Now compare HULALIGHT to HALFLIGHT and to HOLYLIGHT. Without a length bonus these score the same. How do we fix that so the best one scores highest? It’s possible to try alternate ways of parsing the word divisions and then scoring higher for the result that is most common, as I’ll explain below. I’ve found this to be much too time-consuming to be practical in hill-climbing. Another way I do use for cipher types with word divisions such as Aristocrats, Key Phrase, and Tridigital, is to score word pairs together based on the frequency of the pairing. I’ve downloaded 2-grams from the Google N-gram site and processed the files to delete irrelevant data, adjust the frequency numbers to more manageable size and spread, and alphabetize them. I use these files to score the word pairs. You might be tempted just to use the frequency of the individual words rather than the pairs, as it would be faster to look up. That might work with the above example since HALF is more common than HULA or Holy. So is HALF LIGHT the most common combo. But take TWENTY T??. The most frequent combo is TWENTY TWO but TWENTY THE would score higher based on individual word frequency. Tetragram scoring can take care of some of this and for simple substitution types cost in time is rarely worth two-word scoring.
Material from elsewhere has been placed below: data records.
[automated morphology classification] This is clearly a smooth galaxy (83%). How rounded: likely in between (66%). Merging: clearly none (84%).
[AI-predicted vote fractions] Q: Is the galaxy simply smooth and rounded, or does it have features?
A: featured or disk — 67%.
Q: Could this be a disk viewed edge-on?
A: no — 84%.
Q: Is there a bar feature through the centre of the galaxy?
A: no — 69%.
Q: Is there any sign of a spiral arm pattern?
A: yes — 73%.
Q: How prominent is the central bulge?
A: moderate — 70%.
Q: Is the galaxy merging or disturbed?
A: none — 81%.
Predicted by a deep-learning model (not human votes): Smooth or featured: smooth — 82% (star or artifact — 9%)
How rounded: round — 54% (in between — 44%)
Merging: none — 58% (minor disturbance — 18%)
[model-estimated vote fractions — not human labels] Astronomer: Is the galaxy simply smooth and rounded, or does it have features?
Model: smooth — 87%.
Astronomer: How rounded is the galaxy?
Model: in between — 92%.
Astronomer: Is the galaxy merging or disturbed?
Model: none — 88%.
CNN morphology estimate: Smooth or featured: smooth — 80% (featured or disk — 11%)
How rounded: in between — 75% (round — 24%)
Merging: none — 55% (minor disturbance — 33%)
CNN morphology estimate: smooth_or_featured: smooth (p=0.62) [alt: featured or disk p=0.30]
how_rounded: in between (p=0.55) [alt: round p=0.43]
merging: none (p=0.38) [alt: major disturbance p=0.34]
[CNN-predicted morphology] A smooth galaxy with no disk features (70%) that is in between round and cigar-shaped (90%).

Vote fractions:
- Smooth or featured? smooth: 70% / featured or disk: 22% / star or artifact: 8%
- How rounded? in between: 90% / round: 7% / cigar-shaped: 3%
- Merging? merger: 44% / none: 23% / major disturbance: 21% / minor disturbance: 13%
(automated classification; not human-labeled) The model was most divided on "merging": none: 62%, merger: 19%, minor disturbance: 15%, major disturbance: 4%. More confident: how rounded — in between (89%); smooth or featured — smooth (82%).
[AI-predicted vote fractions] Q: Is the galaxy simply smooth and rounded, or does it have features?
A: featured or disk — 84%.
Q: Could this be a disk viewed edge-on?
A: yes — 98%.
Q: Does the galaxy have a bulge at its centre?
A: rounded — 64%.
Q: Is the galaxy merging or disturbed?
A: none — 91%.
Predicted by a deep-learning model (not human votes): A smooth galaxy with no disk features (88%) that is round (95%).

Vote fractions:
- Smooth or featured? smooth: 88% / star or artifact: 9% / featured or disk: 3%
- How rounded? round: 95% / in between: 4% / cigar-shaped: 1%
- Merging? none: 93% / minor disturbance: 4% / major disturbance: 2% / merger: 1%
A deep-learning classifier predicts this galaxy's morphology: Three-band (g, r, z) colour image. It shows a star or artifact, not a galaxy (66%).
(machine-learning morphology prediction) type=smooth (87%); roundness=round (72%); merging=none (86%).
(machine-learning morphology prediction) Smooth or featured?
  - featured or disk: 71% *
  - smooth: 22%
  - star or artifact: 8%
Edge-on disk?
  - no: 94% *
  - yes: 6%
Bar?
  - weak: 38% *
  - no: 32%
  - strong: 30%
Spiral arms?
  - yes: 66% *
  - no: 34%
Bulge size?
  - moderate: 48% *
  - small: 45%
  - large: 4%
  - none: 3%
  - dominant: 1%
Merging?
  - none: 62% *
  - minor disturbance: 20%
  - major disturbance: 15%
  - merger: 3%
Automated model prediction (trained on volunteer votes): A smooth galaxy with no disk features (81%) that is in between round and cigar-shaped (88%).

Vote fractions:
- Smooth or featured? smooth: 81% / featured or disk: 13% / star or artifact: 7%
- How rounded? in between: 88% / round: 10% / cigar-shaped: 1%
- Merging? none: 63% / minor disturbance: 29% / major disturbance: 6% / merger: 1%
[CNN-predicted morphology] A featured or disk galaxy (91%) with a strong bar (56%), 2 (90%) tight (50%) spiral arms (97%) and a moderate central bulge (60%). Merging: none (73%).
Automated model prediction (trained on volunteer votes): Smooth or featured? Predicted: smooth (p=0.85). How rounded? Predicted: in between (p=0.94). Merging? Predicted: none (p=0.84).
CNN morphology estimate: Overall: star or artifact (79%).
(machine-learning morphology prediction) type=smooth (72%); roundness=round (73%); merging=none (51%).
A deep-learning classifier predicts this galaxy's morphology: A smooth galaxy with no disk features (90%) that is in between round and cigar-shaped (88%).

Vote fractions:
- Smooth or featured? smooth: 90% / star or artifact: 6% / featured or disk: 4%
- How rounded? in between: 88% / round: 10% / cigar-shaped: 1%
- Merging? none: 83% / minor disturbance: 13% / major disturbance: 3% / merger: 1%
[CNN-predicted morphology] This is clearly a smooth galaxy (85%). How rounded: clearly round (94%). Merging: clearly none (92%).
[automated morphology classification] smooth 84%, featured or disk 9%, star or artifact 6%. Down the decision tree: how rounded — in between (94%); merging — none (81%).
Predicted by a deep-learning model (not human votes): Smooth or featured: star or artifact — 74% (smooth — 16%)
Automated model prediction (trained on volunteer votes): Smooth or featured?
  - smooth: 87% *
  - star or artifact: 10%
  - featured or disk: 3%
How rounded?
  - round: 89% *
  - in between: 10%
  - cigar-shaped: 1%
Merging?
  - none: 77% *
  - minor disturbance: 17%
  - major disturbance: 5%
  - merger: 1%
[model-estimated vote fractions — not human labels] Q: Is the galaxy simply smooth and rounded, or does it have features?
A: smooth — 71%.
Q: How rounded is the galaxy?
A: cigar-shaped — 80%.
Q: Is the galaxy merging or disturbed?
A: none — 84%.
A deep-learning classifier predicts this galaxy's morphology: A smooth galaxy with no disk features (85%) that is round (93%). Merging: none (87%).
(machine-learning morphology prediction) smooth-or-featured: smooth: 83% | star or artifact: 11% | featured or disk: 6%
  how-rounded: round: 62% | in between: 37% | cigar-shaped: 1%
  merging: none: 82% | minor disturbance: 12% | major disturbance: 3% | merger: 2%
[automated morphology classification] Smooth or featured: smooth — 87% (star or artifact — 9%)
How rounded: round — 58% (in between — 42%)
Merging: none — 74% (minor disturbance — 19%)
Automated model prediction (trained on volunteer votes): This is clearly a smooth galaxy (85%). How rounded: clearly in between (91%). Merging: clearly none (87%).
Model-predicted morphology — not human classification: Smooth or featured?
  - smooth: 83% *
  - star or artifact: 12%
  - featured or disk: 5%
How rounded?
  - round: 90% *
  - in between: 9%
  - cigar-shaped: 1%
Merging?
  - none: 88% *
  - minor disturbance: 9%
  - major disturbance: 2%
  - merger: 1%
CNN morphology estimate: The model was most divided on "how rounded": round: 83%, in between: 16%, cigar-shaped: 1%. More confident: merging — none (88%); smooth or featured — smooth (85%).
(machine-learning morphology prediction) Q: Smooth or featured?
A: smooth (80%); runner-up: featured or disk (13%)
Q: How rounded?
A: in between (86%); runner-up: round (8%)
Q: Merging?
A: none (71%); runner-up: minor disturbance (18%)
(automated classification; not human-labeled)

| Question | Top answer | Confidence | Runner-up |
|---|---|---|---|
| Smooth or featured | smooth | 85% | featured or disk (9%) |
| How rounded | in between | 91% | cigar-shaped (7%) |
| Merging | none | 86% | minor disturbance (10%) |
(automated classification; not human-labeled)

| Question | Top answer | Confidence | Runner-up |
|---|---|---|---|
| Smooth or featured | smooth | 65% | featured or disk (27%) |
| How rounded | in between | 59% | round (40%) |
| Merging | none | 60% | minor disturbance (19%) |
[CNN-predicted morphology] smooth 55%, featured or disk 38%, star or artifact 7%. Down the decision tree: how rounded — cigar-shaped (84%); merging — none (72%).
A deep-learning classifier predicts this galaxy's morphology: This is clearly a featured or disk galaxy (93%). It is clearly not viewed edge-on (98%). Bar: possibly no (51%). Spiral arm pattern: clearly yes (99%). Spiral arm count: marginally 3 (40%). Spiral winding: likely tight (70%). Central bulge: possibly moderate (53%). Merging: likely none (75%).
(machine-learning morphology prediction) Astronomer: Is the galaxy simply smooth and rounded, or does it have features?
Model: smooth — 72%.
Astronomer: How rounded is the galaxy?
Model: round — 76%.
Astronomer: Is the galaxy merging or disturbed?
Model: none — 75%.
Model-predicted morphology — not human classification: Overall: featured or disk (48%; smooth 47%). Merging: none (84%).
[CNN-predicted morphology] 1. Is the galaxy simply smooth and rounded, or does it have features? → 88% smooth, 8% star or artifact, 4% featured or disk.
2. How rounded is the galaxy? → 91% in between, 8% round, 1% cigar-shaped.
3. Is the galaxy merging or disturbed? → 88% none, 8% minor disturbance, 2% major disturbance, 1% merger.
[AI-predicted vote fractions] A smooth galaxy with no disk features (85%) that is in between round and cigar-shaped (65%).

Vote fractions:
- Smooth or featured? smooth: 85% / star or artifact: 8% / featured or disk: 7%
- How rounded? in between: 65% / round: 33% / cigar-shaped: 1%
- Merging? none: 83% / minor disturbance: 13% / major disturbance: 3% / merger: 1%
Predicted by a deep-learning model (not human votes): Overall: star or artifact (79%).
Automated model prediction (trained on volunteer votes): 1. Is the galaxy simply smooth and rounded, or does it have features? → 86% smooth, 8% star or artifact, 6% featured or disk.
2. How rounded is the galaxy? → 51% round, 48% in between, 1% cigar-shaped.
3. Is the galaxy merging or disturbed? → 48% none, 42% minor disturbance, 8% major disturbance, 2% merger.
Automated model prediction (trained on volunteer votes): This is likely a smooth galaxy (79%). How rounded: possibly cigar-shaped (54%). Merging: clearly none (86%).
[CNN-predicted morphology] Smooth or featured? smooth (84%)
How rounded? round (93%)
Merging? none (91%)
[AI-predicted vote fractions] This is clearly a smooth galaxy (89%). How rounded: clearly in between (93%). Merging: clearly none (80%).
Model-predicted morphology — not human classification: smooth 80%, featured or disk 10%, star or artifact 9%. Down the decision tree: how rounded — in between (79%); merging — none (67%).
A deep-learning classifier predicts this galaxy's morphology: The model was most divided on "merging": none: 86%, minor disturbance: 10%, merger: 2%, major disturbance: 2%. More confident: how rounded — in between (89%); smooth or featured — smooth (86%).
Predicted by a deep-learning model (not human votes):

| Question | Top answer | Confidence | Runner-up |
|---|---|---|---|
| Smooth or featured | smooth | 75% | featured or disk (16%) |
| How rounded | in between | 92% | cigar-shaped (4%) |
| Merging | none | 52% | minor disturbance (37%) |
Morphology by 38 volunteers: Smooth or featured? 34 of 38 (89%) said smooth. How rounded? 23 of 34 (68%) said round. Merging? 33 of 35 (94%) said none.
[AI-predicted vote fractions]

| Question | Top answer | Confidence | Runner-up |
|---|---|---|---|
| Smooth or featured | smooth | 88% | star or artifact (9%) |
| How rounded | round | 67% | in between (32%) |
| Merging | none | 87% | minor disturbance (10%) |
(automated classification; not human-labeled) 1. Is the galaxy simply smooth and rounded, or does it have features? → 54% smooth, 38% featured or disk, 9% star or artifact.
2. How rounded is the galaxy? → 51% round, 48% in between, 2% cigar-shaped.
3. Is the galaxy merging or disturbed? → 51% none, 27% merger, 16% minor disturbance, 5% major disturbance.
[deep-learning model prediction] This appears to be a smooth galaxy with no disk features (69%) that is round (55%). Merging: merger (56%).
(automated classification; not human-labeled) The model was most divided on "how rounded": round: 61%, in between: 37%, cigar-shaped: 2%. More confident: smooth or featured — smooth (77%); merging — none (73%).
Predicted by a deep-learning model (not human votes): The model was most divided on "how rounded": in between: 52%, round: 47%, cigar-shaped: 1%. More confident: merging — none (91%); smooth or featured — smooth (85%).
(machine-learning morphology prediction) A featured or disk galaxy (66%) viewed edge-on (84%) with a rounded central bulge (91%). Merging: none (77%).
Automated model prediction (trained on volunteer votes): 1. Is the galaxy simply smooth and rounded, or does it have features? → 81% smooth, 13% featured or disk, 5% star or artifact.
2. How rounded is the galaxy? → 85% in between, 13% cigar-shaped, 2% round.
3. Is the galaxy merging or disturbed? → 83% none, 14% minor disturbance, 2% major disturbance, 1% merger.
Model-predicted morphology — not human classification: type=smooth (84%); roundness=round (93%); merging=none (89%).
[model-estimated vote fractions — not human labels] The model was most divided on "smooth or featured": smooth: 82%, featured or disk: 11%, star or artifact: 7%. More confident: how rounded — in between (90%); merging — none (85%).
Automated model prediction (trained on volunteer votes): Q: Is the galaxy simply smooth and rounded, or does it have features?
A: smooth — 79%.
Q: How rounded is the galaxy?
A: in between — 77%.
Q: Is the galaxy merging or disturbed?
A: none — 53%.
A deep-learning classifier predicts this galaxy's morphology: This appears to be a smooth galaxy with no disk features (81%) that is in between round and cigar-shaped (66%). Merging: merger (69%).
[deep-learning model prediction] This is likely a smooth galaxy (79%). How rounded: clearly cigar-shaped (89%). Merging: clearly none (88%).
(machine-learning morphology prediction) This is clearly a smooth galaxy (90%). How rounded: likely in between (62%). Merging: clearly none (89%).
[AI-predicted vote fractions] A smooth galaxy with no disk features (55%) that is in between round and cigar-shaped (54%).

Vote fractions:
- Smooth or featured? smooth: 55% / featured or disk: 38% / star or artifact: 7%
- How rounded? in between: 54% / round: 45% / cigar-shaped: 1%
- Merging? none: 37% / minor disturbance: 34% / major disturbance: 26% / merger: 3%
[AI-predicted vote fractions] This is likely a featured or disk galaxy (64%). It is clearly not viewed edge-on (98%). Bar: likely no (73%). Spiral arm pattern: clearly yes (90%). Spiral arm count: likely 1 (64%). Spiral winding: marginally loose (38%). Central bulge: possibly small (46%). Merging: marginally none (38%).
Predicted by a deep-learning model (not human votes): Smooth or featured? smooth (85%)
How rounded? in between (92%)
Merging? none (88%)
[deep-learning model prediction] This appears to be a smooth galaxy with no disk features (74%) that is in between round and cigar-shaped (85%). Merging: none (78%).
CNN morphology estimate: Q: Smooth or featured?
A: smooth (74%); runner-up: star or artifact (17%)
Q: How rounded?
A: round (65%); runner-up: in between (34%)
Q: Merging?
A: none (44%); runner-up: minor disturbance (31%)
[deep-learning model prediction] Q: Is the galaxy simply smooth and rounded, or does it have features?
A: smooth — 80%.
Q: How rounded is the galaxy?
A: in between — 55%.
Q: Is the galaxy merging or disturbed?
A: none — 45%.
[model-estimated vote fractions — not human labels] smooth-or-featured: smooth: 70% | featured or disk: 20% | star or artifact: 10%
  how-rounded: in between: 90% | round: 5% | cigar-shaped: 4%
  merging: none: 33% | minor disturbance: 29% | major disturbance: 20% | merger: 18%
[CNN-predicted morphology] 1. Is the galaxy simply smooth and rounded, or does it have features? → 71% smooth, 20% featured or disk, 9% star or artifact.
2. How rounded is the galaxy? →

But for some very tough ones, like very short Headline puzzle headlines, it’s the only way to crack them, and in a Key Phrase I’ve found it essential.
I mentioned above that trying alternate means of parsing is not practical for hillclimbing. But another application of this technique is not used for solving at all. When I solve a cipher and the result is without word divisions, I like to submit the result in a more readable form for the Solutions Editor. That means I insert spaces at the word boundaries. My program to do this uses four steps. The first step consists of dividing up the text using the technique I described in my first post, but either method will work for step 1. The second step is to score the word pairs from the N-gram data as described in the last paragraph. These two steps are virtually instantaneous. Then the program goes back and checks for common parsing errors I’ve compiled in a list, such as changing “i snow” to “is now.” This is still instantaneous. The final step is to go back through and try moving one and then two letters to the left and the right at every space and testing the resultant word pairs. For example, “butt he” would be tested against “but the” and “bu tthe.” “But the” would outscore the others and be the output form. All this testing and then altering the output is very slow. For one already solved text the forty seconds or so it takes is acceptable but it can’t be used in hillclimbing.